▸ **Work to complete**: Transcribe the records underneath word for word, and leave no line out.
= Beginning of Section =
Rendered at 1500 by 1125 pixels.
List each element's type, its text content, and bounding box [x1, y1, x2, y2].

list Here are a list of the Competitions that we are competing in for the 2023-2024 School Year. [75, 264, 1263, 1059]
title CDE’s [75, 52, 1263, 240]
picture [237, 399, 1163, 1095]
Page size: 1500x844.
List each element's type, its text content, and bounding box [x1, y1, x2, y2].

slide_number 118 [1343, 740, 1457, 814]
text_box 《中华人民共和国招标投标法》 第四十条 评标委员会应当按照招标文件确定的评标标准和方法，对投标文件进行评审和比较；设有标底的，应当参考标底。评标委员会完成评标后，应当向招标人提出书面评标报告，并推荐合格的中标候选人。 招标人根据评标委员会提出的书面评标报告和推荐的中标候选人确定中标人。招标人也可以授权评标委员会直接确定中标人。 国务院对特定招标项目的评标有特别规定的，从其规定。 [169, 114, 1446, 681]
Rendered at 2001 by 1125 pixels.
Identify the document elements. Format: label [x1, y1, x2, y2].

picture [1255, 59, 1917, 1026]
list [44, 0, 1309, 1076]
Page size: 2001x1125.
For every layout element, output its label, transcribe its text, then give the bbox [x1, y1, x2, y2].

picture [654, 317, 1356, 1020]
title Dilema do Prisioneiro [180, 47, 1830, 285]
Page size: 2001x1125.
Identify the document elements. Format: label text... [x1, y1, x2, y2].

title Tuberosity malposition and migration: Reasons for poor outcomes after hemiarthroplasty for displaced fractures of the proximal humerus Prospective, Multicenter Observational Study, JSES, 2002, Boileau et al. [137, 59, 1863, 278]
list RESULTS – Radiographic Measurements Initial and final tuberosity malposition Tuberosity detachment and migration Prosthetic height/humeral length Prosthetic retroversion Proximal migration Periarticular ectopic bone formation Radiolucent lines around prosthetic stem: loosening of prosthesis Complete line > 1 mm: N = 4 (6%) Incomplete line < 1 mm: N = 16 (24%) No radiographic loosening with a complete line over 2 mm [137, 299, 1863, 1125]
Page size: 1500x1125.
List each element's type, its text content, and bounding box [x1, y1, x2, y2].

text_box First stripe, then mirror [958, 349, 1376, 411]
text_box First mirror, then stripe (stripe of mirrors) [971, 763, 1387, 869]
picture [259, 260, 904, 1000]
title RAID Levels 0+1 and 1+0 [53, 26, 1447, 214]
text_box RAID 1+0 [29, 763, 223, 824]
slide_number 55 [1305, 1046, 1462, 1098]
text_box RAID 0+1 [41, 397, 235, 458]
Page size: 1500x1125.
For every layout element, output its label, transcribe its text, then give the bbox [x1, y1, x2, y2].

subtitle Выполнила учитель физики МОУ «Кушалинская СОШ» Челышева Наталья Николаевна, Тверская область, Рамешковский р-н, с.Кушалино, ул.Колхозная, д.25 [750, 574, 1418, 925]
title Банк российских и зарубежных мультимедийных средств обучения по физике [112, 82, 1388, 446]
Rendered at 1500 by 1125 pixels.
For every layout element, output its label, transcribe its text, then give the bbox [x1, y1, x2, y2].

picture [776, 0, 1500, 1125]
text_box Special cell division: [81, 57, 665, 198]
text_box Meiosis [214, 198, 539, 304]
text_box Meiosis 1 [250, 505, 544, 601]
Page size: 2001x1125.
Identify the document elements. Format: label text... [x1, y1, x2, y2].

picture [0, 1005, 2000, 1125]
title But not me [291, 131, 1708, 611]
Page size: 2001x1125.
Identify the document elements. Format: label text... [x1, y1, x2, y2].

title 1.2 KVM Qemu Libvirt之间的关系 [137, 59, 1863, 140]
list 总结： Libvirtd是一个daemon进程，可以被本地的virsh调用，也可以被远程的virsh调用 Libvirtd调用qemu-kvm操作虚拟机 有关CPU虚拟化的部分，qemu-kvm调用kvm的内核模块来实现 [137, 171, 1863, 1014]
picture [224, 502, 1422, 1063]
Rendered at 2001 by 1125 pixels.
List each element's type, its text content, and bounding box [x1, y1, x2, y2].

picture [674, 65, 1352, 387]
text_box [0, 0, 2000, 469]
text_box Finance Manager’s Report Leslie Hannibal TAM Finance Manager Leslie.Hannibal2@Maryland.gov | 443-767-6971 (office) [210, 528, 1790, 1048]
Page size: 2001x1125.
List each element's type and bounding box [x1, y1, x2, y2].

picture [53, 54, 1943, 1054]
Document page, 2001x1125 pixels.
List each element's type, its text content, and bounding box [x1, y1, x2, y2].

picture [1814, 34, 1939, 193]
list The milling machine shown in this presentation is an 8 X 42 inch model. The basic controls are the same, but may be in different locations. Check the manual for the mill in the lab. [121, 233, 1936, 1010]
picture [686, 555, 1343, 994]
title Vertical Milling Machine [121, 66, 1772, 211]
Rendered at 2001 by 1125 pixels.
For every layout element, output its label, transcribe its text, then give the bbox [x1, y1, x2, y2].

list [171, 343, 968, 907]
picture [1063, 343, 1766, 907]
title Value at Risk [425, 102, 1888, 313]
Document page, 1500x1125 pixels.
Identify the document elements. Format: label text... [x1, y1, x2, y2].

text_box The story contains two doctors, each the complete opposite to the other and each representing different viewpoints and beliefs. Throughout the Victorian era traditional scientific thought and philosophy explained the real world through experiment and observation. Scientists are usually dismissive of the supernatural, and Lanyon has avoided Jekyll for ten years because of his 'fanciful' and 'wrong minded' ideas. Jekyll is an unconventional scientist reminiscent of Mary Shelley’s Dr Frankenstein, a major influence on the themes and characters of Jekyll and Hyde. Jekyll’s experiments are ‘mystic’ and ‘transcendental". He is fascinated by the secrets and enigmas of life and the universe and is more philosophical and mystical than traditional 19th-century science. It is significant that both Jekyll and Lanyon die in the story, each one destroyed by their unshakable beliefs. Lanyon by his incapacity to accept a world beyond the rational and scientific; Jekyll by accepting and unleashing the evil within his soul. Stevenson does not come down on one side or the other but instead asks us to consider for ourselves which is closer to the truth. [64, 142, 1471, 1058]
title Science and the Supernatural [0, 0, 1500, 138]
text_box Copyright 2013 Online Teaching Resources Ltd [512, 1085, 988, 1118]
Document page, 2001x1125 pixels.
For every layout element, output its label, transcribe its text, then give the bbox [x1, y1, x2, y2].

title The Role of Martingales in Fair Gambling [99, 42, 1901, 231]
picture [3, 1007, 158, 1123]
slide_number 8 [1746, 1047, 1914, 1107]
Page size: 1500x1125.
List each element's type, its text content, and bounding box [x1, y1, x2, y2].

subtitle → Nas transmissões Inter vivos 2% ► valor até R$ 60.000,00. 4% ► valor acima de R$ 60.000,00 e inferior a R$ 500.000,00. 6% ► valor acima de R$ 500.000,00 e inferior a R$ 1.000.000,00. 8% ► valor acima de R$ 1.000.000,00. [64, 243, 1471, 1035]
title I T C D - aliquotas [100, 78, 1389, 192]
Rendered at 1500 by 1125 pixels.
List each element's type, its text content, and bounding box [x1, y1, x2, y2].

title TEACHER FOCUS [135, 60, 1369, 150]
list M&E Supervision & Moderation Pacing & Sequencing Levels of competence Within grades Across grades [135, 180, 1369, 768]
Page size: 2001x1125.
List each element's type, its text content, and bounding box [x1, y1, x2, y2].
= End of Section =
▸ **Solution below**:
Rendered at 1500 by 1125 pixels.
List each element's type, its text content, and bounding box [x1, y1, x2, y2].

list Here are a list of the Competitions that we are competing in for the 2023-2024 School Year. [75, 264, 1263, 1059]
title CDE’s [75, 52, 1263, 240]
picture [237, 399, 1163, 1095]
Page size: 1500x844.
List each element's type, its text content, and bounding box [x1, y1, x2, y2].

slide_number 118 [1343, 740, 1457, 814]
text_box 《中华人民共和国招标投标法》 第四十条 评标委员会应当按照招标文件确定的评标标准和方法，对投标文件进行评审和比较；设有标底的，应当参考标底。评标委员会完成评标后，应当向招标人提出书面评标报告，并推荐合格的中标候选人。 招标人根据评标委员会提出的书面评标报告和推荐的中标候选人确定中标人。招标人也可以授权评标委员会直接确定中标人。 国务院对特定招标项目的评标有特别规定的，从其规定。 [169, 114, 1446, 681]
Rendered at 2001 by 1125 pixels.
Identify the document elements. Format: label [x1, y1, x2, y2].

picture [1255, 59, 1917, 1026]
list [44, 0, 1309, 1076]
Page size: 2001x1125.
For every layout element, output its label, transcribe its text, then give the bbox [x1, y1, x2, y2].

picture [654, 317, 1356, 1020]
title Dilema do Prisioneiro [180, 47, 1830, 285]
Page size: 2001x1125.
Identify the document elements. Format: label text... [x1, y1, x2, y2].

title Tuberosity malposition and migration: Reasons for poor outcomes after hemiarthroplasty for displaced fractures of the proximal humerus Prospective, Multicenter Observational Study, JSES, 2002, Boileau et al. [137, 59, 1863, 278]
list RESULTS – Radiographic Measurements Initial and final tuberosity malposition Tuberosity detachment and migration Prosthetic height/humeral length Prosthetic retroversion Proximal migration Periarticular ectopic bone formation Radiolucent lines around prosthetic stem: loosening of prosthesis Complete line > 1 mm: N = 4 (6%) Incomplete line < 1 mm: N = 16 (24%) No radiographic loosening with a complete line over 2 mm [137, 299, 1863, 1125]
Page size: 1500x1125.
List each element's type, its text content, and bounding box [x1, y1, x2, y2].

text_box First stripe, then mirror [958, 349, 1376, 411]
text_box First mirror, then stripe (stripe of mirrors) [971, 763, 1387, 869]
picture [259, 260, 904, 1000]
title RAID Levels 0+1 and 1+0 [53, 26, 1447, 214]
text_box RAID 1+0 [29, 763, 223, 824]
slide_number 55 [1305, 1046, 1462, 1098]
text_box RAID 0+1 [41, 397, 235, 458]
Page size: 1500x1125.
For every layout element, output its label, transcribe its text, then give the bbox [x1, y1, x2, y2].

subtitle Выполнила учитель физики МОУ «Кушалинская СОШ» Челышева Наталья Николаевна, Тверская область, Рамешковский р-н, с.Кушалино, ул.Колхозная, д.25 [750, 574, 1418, 925]
title Банк российских и зарубежных мультимедийных средств обучения по физике [112, 82, 1388, 446]
Rendered at 1500 by 1125 pixels.
For every layout element, output its label, transcribe its text, then give the bbox [x1, y1, x2, y2].

picture [776, 0, 1500, 1125]
text_box Special cell division: [81, 57, 665, 198]
text_box Meiosis [214, 198, 539, 304]
text_box Meiosis 1 [250, 505, 544, 601]
Page size: 2001x1125.
Identify the document elements. Format: label text... [x1, y1, x2, y2].

picture [0, 1005, 2000, 1125]
title But not me [291, 131, 1708, 611]
Page size: 2001x1125.
Identify the document elements. Format: label text... [x1, y1, x2, y2].

title 1.2 KVM Qemu Libvirt之间的关系 [137, 59, 1863, 140]
list 总结： Libvirtd是一个daemon进程，可以被本地的virsh调用，也可以被远程的virsh调用 Libvirtd调用qemu-kvm操作虚拟机 有关CPU虚拟化的部分，qemu-kvm调用kvm的内核模块来实现 [137, 171, 1863, 1014]
picture [224, 502, 1422, 1063]
Rendered at 2001 by 1125 pixels.
List each element's type, its text content, and bounding box [x1, y1, x2, y2].

picture [674, 65, 1352, 387]
text_box [0, 0, 2000, 469]
text_box Finance Manager’s Report Leslie Hannibal TAM Finance Manager Leslie.Hannibal2@Maryland.gov | 443-767-6971 (office) [210, 528, 1790, 1048]
Page size: 2001x1125.
List each element's type and bounding box [x1, y1, x2, y2].

picture [53, 54, 1943, 1054]
Document page, 2001x1125 pixels.
List each element's type, its text content, and bounding box [x1, y1, x2, y2].

picture [1814, 34, 1939, 193]
list The milling machine shown in this presentation is an 8 X 42 inch model. The basic controls are the same, but may be in different locations. Check the manual for the mill in the lab. [121, 233, 1936, 1010]
picture [686, 555, 1343, 994]
title Vertical Milling Machine [121, 66, 1772, 211]
Rendered at 2001 by 1125 pixels.
For every layout element, output its label, transcribe its text, then give the bbox [x1, y1, x2, y2].

list [171, 343, 968, 907]
picture [1063, 343, 1766, 907]
title Value at Risk [425, 102, 1888, 313]
Document page, 1500x1125 pixels.
Identify the document elements. Format: label text... [x1, y1, x2, y2].

text_box The story contains two doctors, each the complete opposite to the other and each representing different viewpoints and beliefs. Throughout the Victorian era traditional scientific thought and philosophy explained the real world through experiment and observation. Scientists are usually dismissive of the supernatural, and Lanyon has avoided Jekyll for ten years because of his 'fanciful' and 'wrong minded' ideas. Jekyll is an unconventional scientist reminiscent of Mary Shelley’s Dr Frankenstein, a major influence on the themes and characters of Jekyll and Hyde. Jekyll’s experiments are ‘mystic’ and ‘transcendental". He is fascinated by the secrets and enigmas of life and the universe and is more philosophical and mystical than traditional 19th-century science. It is significant that both Jekyll and Lanyon die in the story, each one destroyed by their unshakable beliefs. Lanyon by his incapacity to accept a world beyond the rational and scientific; Jekyll by accepting and unleashing the evil within his soul. Stevenson does not come down on one side or the other but instead asks us to consider for ourselves which is closer to the truth. [64, 142, 1471, 1058]
title Science and the Supernatural [0, 0, 1500, 138]
text_box Copyright 2013 Online Teaching Resources Ltd [512, 1085, 988, 1118]
Document page, 2001x1125 pixels.
For every layout element, output its label, transcribe its text, then give the bbox [x1, y1, x2, y2].

title The Role of Martingales in Fair Gambling [99, 42, 1901, 231]
picture [3, 1007, 158, 1123]
slide_number 8 [1746, 1047, 1914, 1107]
Page size: 1500x1125.
List each element's type, its text content, and bounding box [x1, y1, x2, y2].

subtitle → Nas transmissões Inter vivos 2% ► valor até R$ 60.000,00. 4% ► valor acima de R$ 60.000,00 e inferior a R$ 500.000,00. 6% ► valor acima de R$ 500.000,00 e inferior a R$ 1.000.000,00. 8% ► valor acima de R$ 1.000.000,00. [64, 243, 1471, 1035]
title I T C D - aliquotas [100, 78, 1389, 192]
Rendered at 1500 by 1125 pixels.
List each element's type, its text content, and bounding box [x1, y1, x2, y2].

title TEACHER FOCUS [135, 60, 1369, 150]
list M&E Supervision & Moderation Pacing & Sequencing Levels of competence Within grades Across grades [135, 180, 1369, 768]
Page size: 2001x1125.
List each element's type, its text content, and bounding box [x1, y1, x2, y2].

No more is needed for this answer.